In 2017, during the on-going Gujarat assembly polls, Modi again pulled out the Pakistan card. Brazenly manipulative –never mind the fact that these levels of tactics do not benefit a prime minister –he actually went so far as to suggest that the presence of former prime minister Manmohan Singh and former vice-president Hamid Ansari at a dinner where the Pakistani High Commissioner to India and a former Pakistan foreign minister were also in attendance, was some kind of a secret gathering related to the on-going Gujarat Assembly elections! Clearly, it’s not just the shakha bent of prime minister Narendra Modi’s bent of mind but his conviction that this discourse sells! Pakistan baiting can get him votes.
He went further. He also claimed that a person called Sardar Arshad Rafiq, a retired Pakistani military officer, had called for Ahmed Patel, the political secretary of Congress leader Sonia Gandhi, to become the chief minister of Gujarat. Simultaneously, Modi alleged that it was following this dinner, which was hosted by Mani Shankar Aiyar, that the Congress leader called him “neech” or a low-life.
The contentious dinner: media investigations later revealed that while there had been a gathering at Mani Shankar Aiyar’s house on December 6, this was a dinner in honour of the former foreign minister of Pakistan, Khurshid Ahmed Kasuri. Present at the occasion were Manmohan Singh, Hamid Ansari, the Pakistan High Commissioner to India, former Army chief Deepak Kapoor, former foreign minister Natwar Singh, senior retired diplomats and former high commissioners of India to Pakistan – Salman Haidar, TCA Raghavan, Sharat Sabharwal and KS Bajpai. These facts did not deter Modi and neither did the fact that two years earlier, on December 25, 2015, Prime Minister Modi has himself dropped in at a party in Lahore thrown by Nawaz Sharif, then Pakistan’s prime minister, and no one accused him of anything else but naiveté, even opportunism!
Election dog whistles
Muslims and Pakistan are Modi’s favourite bugbears. The 2012 state assembly elections was the first time Modi used the “Ahmed Patel for Chief Minister” card to polarise voters against the Muslims. This time the term “mian” was used as a suffix, as in “Ahmed mian”, almost suggesting that Patel was being supported for the office of chief minister by a former Pakistani general. Ahmed Patel has as much a right to become the chief minister of Gujarat as any other Indian national. It is also clear that Modi’s reference to Patel as “mian” is more of a tactic to scare voters about the possibility of a Muslim chief minister rather than something that has any basis in reality.

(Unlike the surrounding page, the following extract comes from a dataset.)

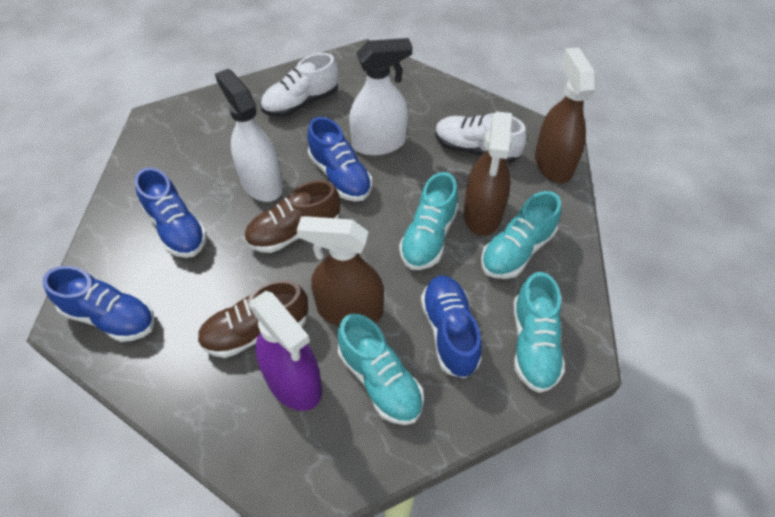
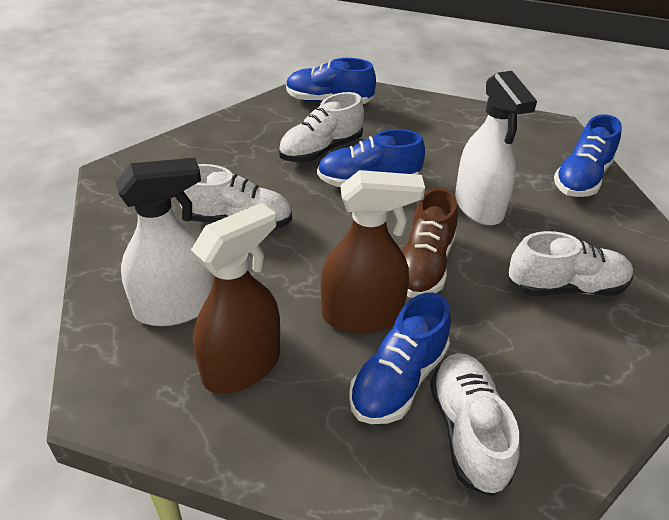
brown shoe: 2 -> 1
brown spray bottle: 3 -> 2
purple spray bottle: 1 -> 0
turquoise shoe: 4 -> 0
white shoe: 2 -> 4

Modi has used the attacks on security forces in Pathankot in January 2016, and in Uri in September that year, to call for Pakistan to be labelled as a state sponsor of terrorism. The hysteria that was aroused over the so-called surgical strikes against Pakistani positions on the Line of Control at the end of September 2016 was blatantly used to harvest votes in the Uttar Pradesh Assembly elections five months later. The May 2019 general elections could well have been a lost show for the Modi-Shah combine but for the February 14, Pulwama attack on a CRPF convoy –an instance of gross inefficiency and intelligence failure – criticism of which was quickly drowned in the orchestrated back-slapping and hysteria over the “strikes” at Balakot.
Clearly, their governance deficit and inability to manage a country apart, this has been the oft-used, time tested push back ploy: when nothing else works, pull out the Pakistan-Indian Muslims plug into your electoral hat—and see how well it pays. It’s a shame that this card still works though.